Why do mothers always have to spoil all the fun for all the kids?

“Red lights-green lights” was my favorite game to watch.

In this game, one kid, designated as “it” plays the role of a stop light. The kids line up at a certain distance from “it”, who, facing away from them, suddenly turns around and shouts “green lights!”. In that moment, the kids start frantically skating as quickly as possible toward “it”. But they must not go too fast and they must pay really good attention to “it” because if they move too fast, they will not be able to freeze quickly enough after “it” suddenly changes his mind and shouts “red lights”.

If you are caught moving on “red lights”, you must go all the way back to the starting line.

Life is just another version of the “red lights-green lights” game. When you are almost at the point where you should claim your just rewards, somebody calls “red lights”, and you have to go all the way back to the starting line.

The translation business is like this too. Nothing is certain in this business. We never know when “it” will change its mind and send us all the way back to the starting line when we were almost at the finish line.

Just like in any other business, “it” has different forms also in the translation business. It can have the form of new technology that supposedly works so well that it can “almost” replace translator’s brain. Or the form of competition from third world countries where human translators are willing to work for so little that their counterparts who live overseas cannot possibly compete with them on price, only on that sometime invisible standard called “quality”.

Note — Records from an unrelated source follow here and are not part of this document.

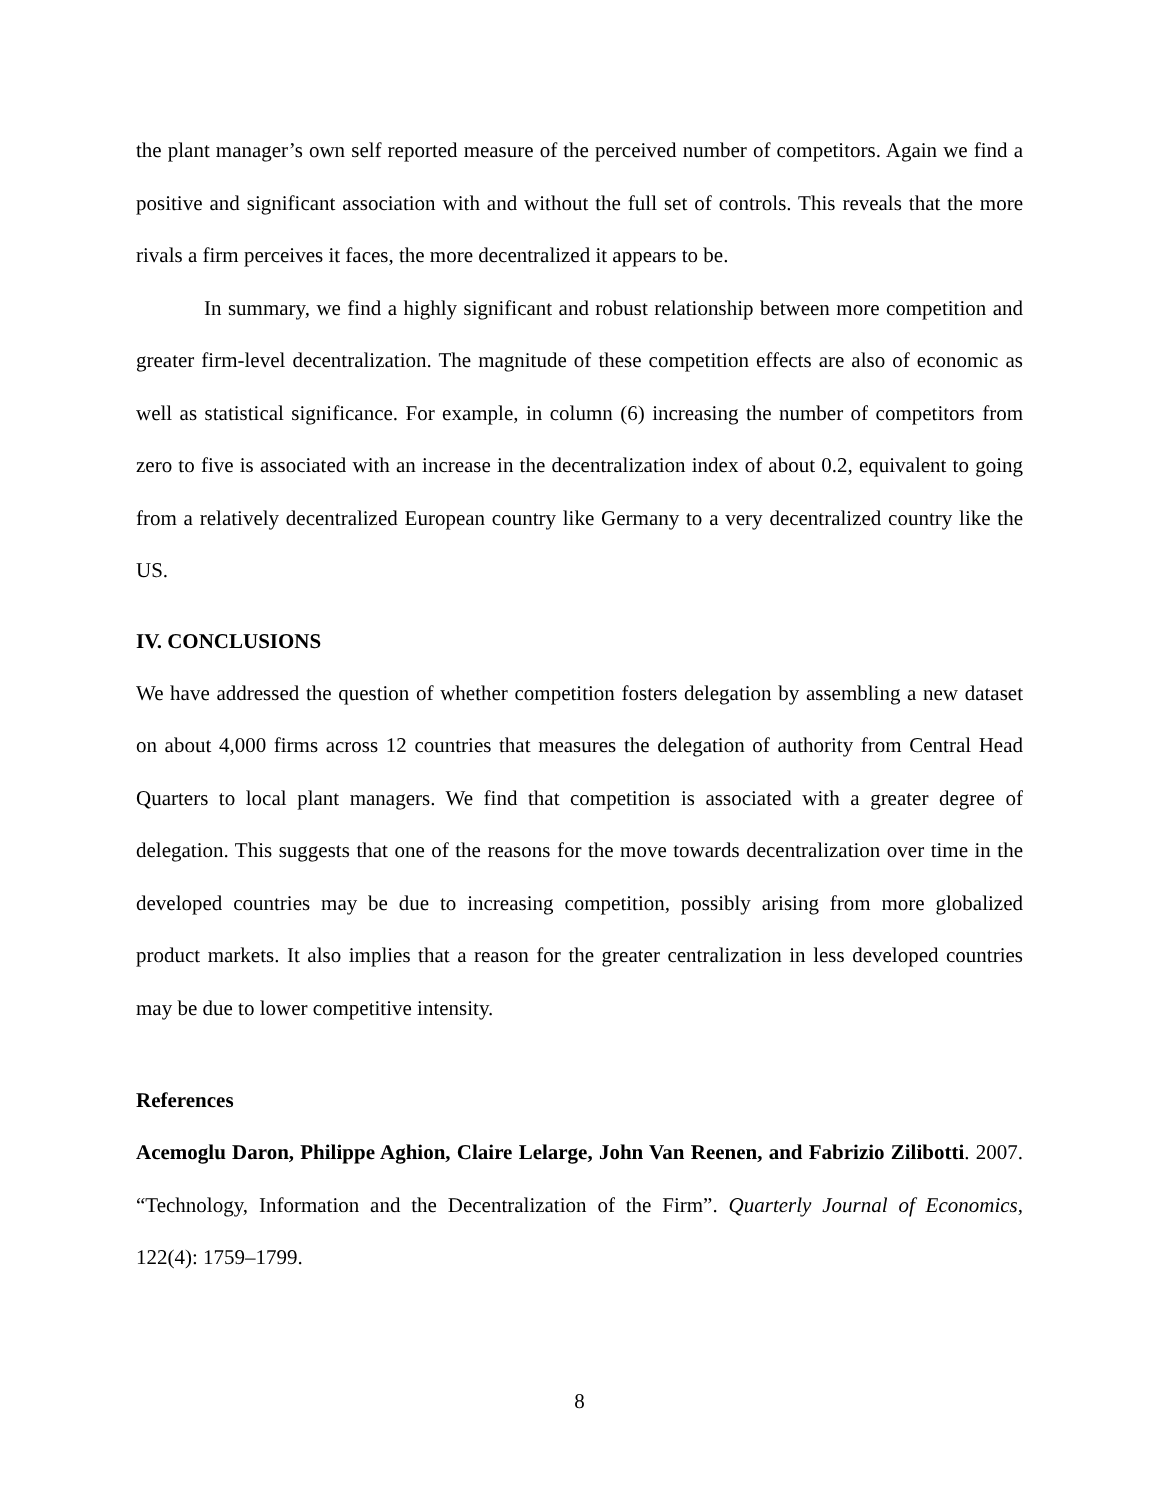the plant manager’s own self reported measure of the perceived number of competitors. Again we find a positive and significant association with and without the full set of controls. This reveals that the more rivals a firm perceives it faces, the more decentralized it appears to be.
In summary, we find a highly significant and robust relationship between more competition and greater firm-level decentralization. The magnitude of these competition effects are also of economic as well as statistical significance. For example, in column (6) increasing the number of competitors from zero to five is associated with an increase in the decentralization index of about 0.2, equivalent to going from a relatively decentralized European country like Germany to a very decentralized country like the US.
IV. CONCLUSIONS
We have addressed the question of whether competition fosters delegation by assembling a new dataset on about 4,000 firms across 12 countries that measures the delegation of authority from Central Head Quarters to local plant managers. We find that competition is associated with a greater degree of delegation. This suggests that one of the reasons for the move towards decentralization over time in the developed countries may be due to increasing competition, possibly arising from more globalized product markets. It also implies that a reason for the greater centralization in less developed countries may be due to lower competitive intensity.
References
Acemoglu Daron, Philippe Aghion, Claire Lelarge, John Van Reenen, and Fabrizio Zilibotti. 2007. “Technology, Information and the Decentralization of the Firm”. Quarterly Journal of Economics, 122(4): 1759–1799.
8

After Wall Street shouted “red lights” when its fraudulent scheme finally became public knowledge, my business started gradually decreasing and so far it has not reached the almost vertiginous levels of 2007 and 2008.

I believe that the same levels will be reached and exceed again, even if I am caught by “it” moving when I should have been frozen in place.

“Winning isn’t everything …. it’s the only thing” is a popular saying in this country. But is it really true?

The kids who are sent by “it” back to the starting line in the “red lights – green lights” game never protest or argue with “it”. They always go back and continue enjoying the game even though the chance that they might still win has just been greatly diminished.

Maybe they understand something that grownups have forgotten: namely that enjoying the game is in fact much more important than winning … because it’s all just a game anyway.

When you win the “red lights – green lights” game, you become “it” and you then get to play the same game slightly differently: by sending other children back to the starting line, which must be fun too.

Unlike most adults who keep complaining and arguing incessantly about the injustices of this world, children understand that it is all just a game and that the only thing that really matters is whether we are still able to enjoy it.